▶ **Problem requirements**: Where the material below has a line containing "table_cell [136, 1396, 618, 1528]", start repeating exactly, and keep going through the line containing "Rendered at 1241 by 1754 pixels.", with no other lines.

▶ **Source material**:
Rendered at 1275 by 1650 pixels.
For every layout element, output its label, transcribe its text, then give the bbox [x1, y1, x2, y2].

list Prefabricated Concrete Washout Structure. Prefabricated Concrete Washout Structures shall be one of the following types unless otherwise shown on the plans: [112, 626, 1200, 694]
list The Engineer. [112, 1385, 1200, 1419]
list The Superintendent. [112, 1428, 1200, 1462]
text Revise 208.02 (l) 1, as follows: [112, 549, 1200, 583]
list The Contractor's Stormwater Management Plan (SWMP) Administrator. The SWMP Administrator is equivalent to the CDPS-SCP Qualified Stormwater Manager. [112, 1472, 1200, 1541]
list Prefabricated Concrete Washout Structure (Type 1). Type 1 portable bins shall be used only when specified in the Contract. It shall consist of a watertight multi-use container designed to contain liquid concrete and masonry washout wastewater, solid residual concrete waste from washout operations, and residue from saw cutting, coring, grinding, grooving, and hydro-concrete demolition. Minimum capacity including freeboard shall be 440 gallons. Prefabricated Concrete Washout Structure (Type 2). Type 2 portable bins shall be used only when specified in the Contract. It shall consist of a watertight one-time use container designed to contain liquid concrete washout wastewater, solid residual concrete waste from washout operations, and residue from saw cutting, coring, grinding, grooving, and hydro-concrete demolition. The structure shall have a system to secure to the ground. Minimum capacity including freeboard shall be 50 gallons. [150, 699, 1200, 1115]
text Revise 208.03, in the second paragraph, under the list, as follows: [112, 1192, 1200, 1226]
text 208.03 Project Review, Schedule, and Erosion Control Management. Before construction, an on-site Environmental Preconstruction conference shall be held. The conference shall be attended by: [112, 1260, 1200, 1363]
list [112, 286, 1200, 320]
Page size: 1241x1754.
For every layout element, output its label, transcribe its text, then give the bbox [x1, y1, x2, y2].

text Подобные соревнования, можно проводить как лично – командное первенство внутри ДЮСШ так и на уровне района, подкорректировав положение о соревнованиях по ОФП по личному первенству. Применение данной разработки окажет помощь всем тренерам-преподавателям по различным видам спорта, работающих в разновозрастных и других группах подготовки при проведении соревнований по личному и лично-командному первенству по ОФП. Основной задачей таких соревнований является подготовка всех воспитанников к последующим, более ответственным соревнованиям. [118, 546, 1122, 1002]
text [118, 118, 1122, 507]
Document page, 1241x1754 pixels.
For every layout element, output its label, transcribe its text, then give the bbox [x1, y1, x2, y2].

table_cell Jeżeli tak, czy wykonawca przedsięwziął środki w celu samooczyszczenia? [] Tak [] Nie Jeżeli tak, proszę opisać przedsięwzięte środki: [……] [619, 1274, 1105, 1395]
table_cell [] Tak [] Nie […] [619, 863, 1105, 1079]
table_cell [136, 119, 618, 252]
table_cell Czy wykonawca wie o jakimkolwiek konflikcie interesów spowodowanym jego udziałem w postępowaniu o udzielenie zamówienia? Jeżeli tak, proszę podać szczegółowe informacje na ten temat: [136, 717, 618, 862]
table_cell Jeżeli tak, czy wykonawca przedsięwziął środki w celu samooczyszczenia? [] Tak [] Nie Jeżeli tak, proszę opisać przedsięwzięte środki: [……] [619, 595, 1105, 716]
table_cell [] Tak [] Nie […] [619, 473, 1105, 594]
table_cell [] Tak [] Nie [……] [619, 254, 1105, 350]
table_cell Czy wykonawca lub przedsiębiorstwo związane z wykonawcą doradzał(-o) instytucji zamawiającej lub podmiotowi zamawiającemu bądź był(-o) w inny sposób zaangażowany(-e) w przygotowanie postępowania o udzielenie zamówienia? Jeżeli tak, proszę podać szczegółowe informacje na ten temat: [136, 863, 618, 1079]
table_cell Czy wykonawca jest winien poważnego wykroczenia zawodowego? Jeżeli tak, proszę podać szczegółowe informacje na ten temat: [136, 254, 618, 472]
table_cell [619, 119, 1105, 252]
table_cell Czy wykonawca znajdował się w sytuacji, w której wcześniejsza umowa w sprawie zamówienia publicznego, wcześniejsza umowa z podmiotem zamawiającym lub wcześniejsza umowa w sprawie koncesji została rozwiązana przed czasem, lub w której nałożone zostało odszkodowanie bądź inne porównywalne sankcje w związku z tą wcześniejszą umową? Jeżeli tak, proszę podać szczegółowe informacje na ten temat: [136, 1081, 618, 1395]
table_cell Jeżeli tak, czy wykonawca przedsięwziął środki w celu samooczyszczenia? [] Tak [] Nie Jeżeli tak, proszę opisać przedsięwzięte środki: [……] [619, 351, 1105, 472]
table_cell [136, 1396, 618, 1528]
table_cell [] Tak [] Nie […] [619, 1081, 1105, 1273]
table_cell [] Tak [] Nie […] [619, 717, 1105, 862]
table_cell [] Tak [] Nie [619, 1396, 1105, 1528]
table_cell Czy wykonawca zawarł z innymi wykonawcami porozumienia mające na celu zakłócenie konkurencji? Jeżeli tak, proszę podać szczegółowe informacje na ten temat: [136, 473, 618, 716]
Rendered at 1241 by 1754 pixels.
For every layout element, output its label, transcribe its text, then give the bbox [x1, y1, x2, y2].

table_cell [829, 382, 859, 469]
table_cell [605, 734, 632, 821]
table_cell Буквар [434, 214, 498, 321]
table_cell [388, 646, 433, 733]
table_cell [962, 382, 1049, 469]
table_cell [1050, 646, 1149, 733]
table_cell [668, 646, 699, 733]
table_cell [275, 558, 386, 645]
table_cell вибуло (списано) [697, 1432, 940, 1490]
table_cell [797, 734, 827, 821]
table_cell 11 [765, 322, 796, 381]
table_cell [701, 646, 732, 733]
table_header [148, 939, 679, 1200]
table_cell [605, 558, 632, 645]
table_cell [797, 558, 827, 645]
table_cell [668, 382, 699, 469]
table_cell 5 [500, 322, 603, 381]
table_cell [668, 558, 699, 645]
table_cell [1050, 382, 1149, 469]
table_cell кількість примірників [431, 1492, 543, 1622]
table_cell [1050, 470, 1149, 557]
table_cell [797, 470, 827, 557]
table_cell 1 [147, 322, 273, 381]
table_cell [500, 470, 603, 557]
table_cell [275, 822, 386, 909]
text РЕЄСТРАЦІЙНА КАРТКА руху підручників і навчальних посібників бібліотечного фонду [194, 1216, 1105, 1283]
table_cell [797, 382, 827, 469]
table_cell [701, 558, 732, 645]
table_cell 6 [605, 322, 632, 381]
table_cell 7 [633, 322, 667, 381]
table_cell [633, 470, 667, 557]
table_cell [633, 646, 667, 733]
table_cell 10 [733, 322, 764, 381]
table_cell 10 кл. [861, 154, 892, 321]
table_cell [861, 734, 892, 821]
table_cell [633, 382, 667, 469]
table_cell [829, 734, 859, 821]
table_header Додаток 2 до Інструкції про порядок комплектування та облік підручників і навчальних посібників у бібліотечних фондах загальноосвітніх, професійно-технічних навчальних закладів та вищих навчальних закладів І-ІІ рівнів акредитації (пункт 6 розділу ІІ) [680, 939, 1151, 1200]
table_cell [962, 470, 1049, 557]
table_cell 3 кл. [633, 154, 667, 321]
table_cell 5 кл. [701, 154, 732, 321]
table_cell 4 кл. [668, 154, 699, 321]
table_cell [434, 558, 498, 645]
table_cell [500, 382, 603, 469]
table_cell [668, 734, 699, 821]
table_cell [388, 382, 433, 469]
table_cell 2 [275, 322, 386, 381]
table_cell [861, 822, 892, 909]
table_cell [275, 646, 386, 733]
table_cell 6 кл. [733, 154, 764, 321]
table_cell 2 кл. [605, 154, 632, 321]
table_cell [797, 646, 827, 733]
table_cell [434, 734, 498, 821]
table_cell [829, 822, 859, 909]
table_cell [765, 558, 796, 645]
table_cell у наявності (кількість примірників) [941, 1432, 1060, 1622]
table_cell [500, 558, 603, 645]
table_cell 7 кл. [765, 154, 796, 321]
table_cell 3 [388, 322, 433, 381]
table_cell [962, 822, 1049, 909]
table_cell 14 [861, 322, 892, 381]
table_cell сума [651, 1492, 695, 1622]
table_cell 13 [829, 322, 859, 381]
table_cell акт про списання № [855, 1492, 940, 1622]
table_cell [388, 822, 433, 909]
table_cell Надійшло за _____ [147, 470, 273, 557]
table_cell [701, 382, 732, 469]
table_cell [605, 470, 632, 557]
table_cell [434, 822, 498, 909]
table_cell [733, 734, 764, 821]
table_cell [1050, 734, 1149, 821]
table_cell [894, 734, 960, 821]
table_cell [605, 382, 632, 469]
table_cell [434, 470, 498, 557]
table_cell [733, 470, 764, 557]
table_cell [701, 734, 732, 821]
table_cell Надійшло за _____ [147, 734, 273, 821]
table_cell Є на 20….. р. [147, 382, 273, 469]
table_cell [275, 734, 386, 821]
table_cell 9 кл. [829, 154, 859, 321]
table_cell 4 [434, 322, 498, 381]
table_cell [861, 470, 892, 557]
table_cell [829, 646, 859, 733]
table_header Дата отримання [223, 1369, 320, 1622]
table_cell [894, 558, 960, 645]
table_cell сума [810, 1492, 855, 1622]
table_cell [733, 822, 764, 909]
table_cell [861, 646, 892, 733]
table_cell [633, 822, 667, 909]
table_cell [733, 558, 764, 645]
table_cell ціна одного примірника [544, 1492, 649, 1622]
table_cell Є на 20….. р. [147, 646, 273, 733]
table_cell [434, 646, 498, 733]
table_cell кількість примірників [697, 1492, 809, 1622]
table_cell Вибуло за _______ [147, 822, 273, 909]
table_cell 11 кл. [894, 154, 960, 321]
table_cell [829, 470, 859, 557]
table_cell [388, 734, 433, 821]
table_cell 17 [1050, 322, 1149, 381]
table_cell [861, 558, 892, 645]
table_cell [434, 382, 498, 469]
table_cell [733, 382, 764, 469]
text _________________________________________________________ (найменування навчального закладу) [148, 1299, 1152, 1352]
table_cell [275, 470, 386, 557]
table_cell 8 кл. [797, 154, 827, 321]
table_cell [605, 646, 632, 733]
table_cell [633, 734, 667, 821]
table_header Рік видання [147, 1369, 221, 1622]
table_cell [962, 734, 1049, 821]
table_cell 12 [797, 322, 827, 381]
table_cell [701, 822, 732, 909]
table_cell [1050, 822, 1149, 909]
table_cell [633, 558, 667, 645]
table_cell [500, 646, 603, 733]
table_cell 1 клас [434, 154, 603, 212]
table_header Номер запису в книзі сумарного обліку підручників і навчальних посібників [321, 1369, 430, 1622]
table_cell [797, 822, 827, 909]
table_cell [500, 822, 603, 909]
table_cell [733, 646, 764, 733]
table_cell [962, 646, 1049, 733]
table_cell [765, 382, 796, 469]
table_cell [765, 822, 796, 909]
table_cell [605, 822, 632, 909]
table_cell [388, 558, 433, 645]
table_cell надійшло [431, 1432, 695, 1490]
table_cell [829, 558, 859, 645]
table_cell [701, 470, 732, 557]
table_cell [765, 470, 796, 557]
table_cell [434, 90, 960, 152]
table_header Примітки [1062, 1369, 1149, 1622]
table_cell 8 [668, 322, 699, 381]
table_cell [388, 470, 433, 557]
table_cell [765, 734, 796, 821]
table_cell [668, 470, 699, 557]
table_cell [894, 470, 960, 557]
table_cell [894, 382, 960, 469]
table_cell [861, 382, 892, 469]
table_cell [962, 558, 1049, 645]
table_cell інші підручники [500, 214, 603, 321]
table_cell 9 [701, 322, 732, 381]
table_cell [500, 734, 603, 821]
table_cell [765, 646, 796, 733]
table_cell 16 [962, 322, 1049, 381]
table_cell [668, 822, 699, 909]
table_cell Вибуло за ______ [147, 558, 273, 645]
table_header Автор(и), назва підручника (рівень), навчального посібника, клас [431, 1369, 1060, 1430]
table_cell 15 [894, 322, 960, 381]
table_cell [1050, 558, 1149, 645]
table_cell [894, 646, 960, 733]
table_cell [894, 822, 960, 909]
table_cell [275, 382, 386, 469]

▶ **Written solution**:
table_cell [136, 1396, 618, 1528]
table_cell [] Tak [] Nie […] [619, 1081, 1105, 1273]
table_cell [] Tak [] Nie […] [619, 717, 1105, 862]
table_cell [] Tak [] Nie [619, 1396, 1105, 1528]
table_cell Czy wykonawca zawarł z innymi wykonawcami porozumienia mające na celu zakłócenie konkurencji? Jeżeli tak, proszę podać szczegółowe informacje na ten temat: [136, 473, 618, 716]
Rendered at 1241 by 1754 pixels.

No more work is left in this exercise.